Singapore in total S$72.8 billion in Covid-19 aid and recovery measures over the past two yearswhich accounts for more than S$13 billion in public health spending.

“It is not hard to see that Singapore needs to find more financially sustainable ways to fund its social, environmental and medical needs.”

According to this year’s statistics, the number of citizens over the age of 80 has increased by more than 70% since 2012. population reportBy 2030, about one in four Singaporeans will be over the age of 65, the report says.

According to Singapore Ministry of Finance Healthcare spending is expected to grow from S$11.3 billion today to S$27 billion by 2030.

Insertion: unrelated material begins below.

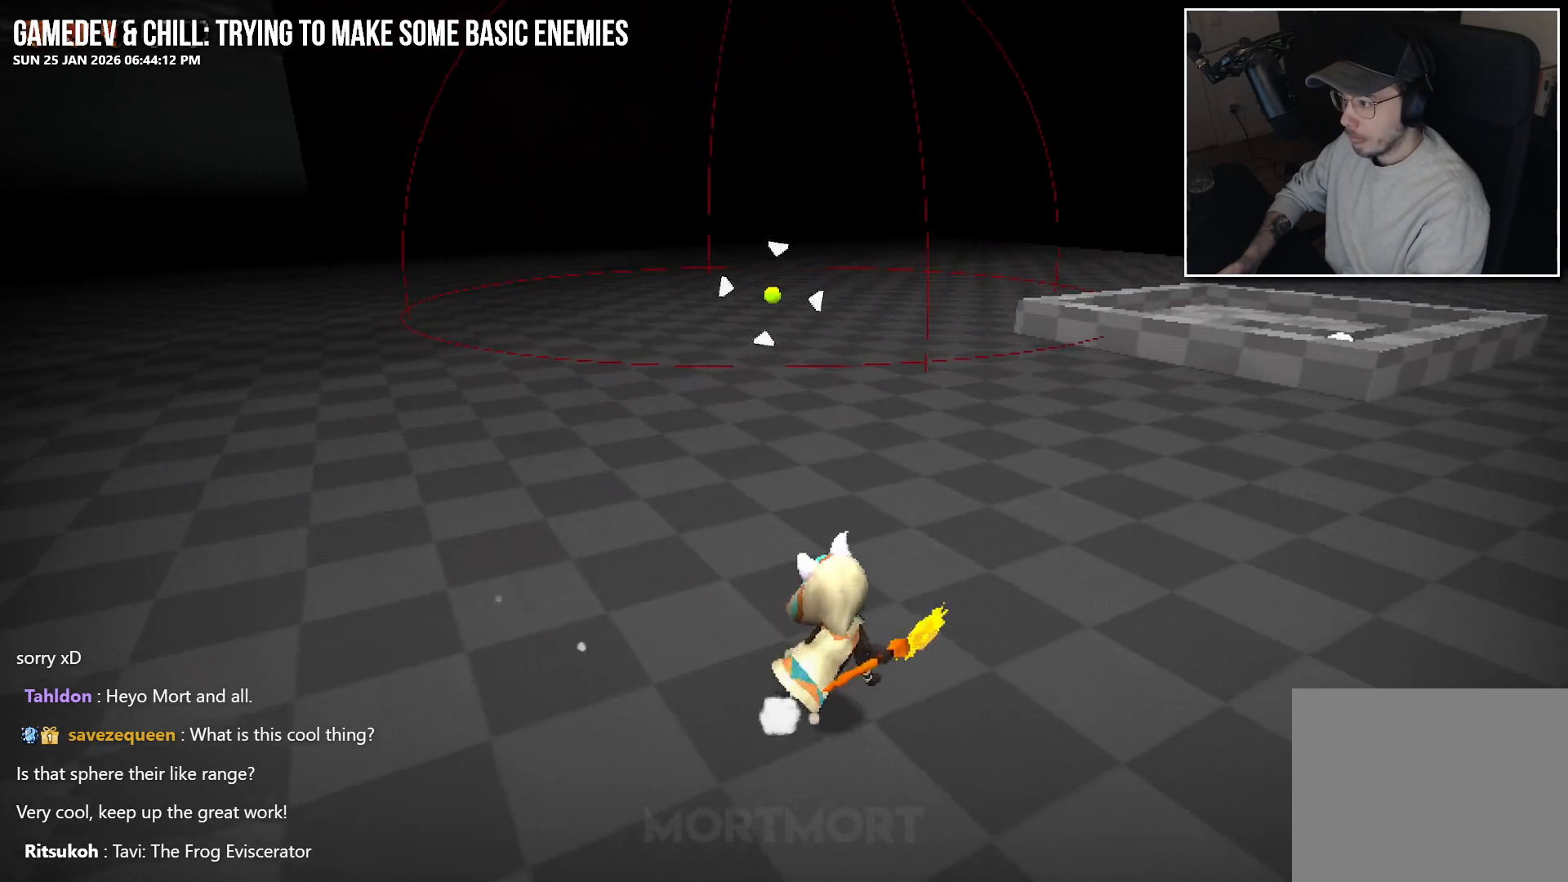
{"buttons": [], "left_stick": "up-right", "right_stick": "center", "events": [[167, "left_stick", "up-right"]]}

Singapore is one of the fastest aging countries in the world due to its low birth rate and long life expectancy.

Comparison of Singapore with other countries

Singapore’s GST rate, which will be raised in two stages to 9% from 1 January 2024, will remain the lowest in the Asia-Pacific region, said Chew Boon Choo, Indirect Tax partner at consulting firm Ernst & Young Solutions. said.

As of January of this year, most Asia-Pacific countries’ Goods and Services Tax is over 7%.

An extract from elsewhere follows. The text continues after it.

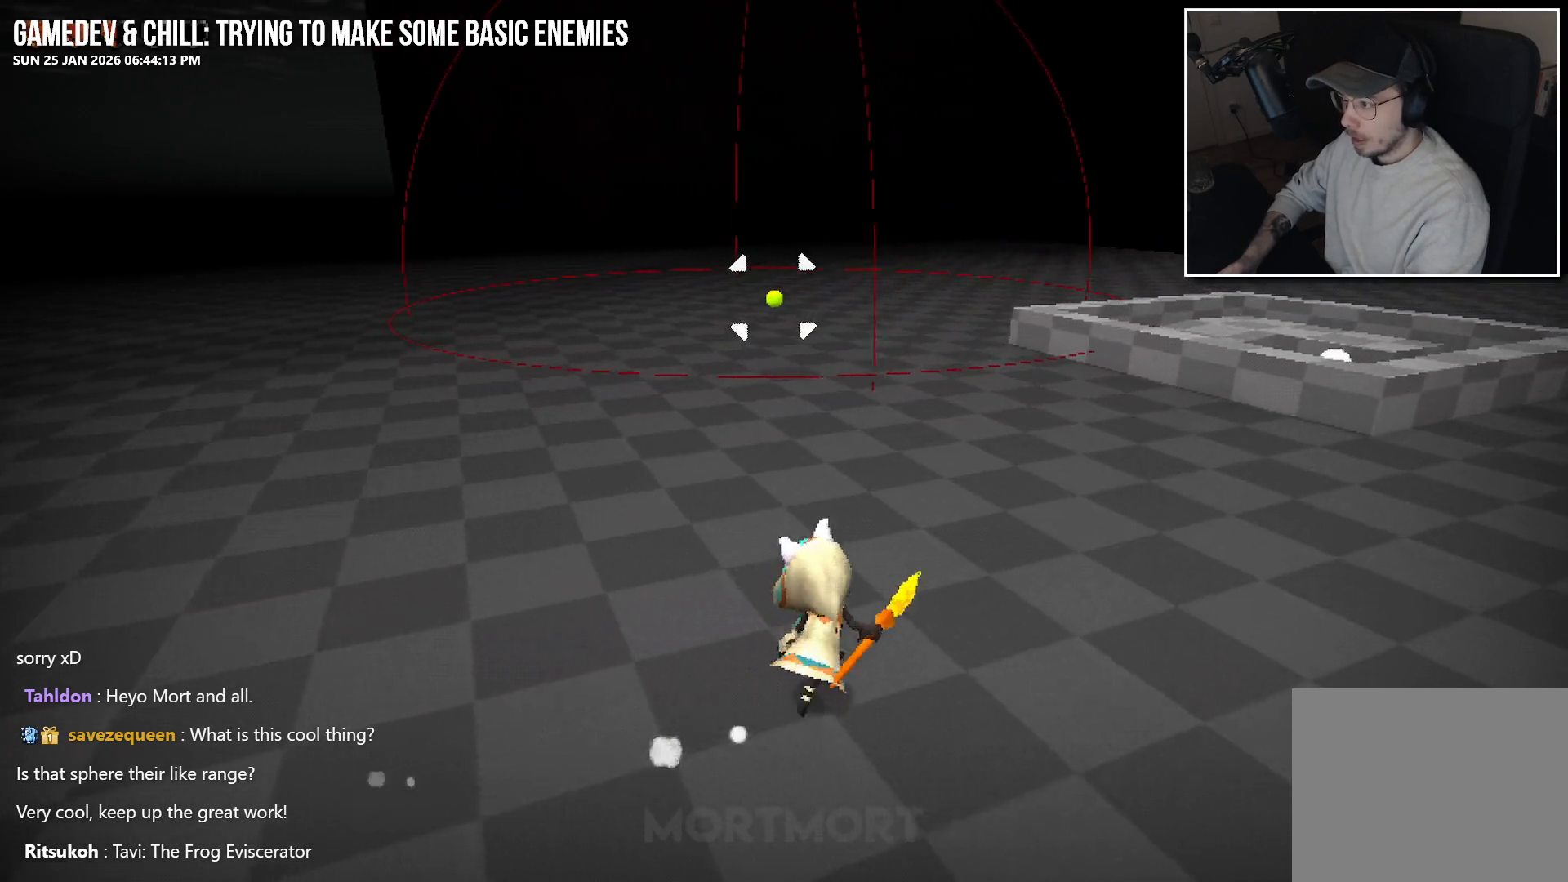
{"buttons": [], "left_stick": "center", "right_stick": "center", "events": [[50, "left_stick", "up"], [317, "left_stick", "center"]]}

The Goods and Services Tax in China is 13%. The Goods and Services Tax rates of the Philippines and Vietnam are 12% and 10% respectively.

According to EY, Taiwan’s goods and services tax is the lowest in the region at 5%.

Other countries in the region have recently increased their goods and services taxes. Indonesia, which raised the tax rate from 10% to 11% in April this year, plans to raise it to 12% by January 1, 2025. Japan’s consumption tax rate has been raised from 8% before October 2019 to 10% today.

In August 2021, Thai Cabinet Approves Extension In view of the economic pressures caused by the Covid-19 pandemic, the reduced value added tax (VAT) rate of 7% for an additional two years. Without further extensions, the VAT rate will return to 10% in the second half of next year.